The Nazis wanted to exterminate another race and Karl Marx wanted to exterminate a social class. The guide at the House of European History (HEH) in Brussels is twisting her tongue when she tries to solve the task of simultaneously explaining that communism and nazism are both the same and yet not. Visually, the impression of the museum’s exhibition gives overwhelming evidence one side of the story, they are the same.
Towering above us in the ideologically most intense part of the museum are large video screens tilted towards the visitor. These screens on four islands in the room are so large that in spite of that the hall is generously big they fill up the room and the spectator can feel small under them. On the screens the masses march in honour of the dictator, people are violently oppressed and the imagery makes very clear: the interwar period was marked by the very same conflict as after the war until Soviet Union collapses and the Berlin wall falls, that between Western democracy and totalitarianism. In the impressive format is shown on the first two communism’s horrific methods, on the two later the same for Nazism. The similarity is visually striking. Stalin and Hitler in that order, omnipresent in the midst of terror. As a climax, the hammer and the sickle are projected at the same time as the swastika in oversized format.
The first time I visited the museum I was very surprised.

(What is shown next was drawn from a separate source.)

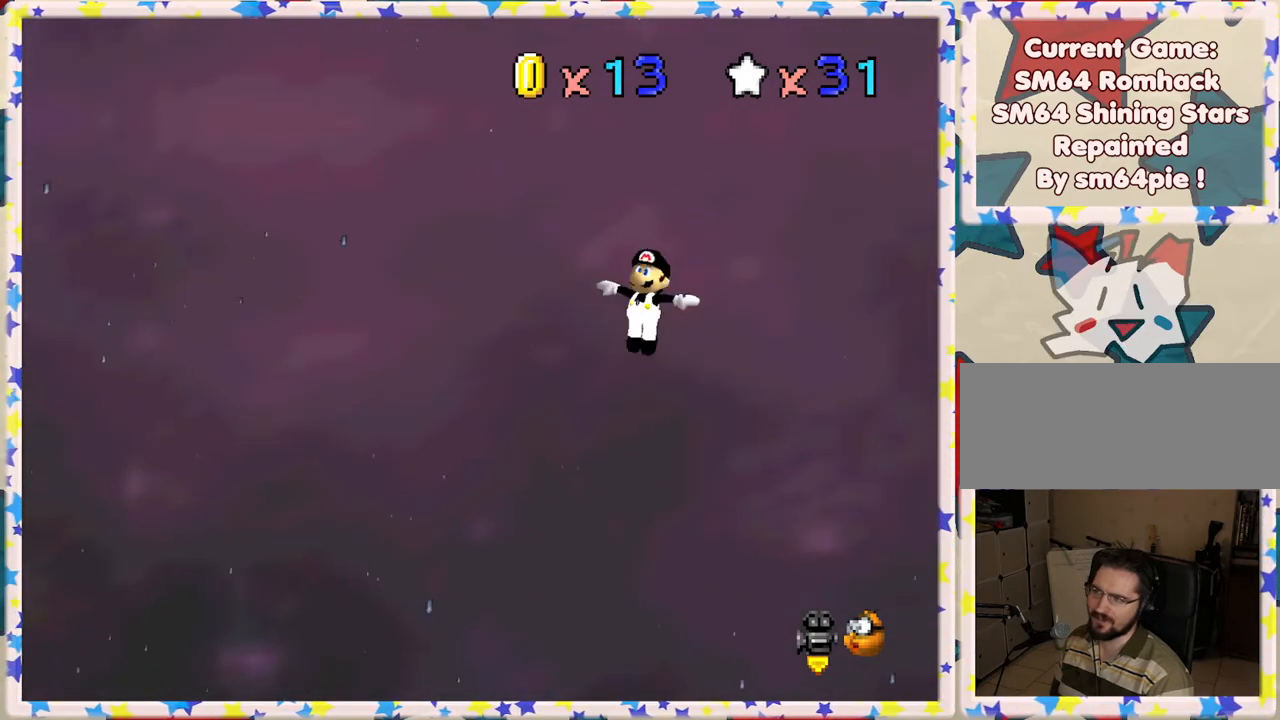
{"buttons": [], "left_stick": "left", "events": [[433, "left_stick", "left"]]}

The emphasis that the seemingly official guide gave to a group that followed her that the extinction of social classes and extermination of Jews was as morally abominable and basically as totalitarian and reprehensible appeared as confused. If this was the case, then a renunciation of the French Revolution’s abolition of nobility as a class with unique priveleges and the liberal revolution against feudal society would also be in place.
The second time I had the headphones on when the symbols of Communism and Nazism illuminated at the same time. The voice clearly stated that the two ideologies were different, something that the guide also pointed out, but in practice the next moment the voice spoke against itself. They were equally genocidal. A contradiction in practice which also to a large extent is given by HEH’s overall picture by texts and images.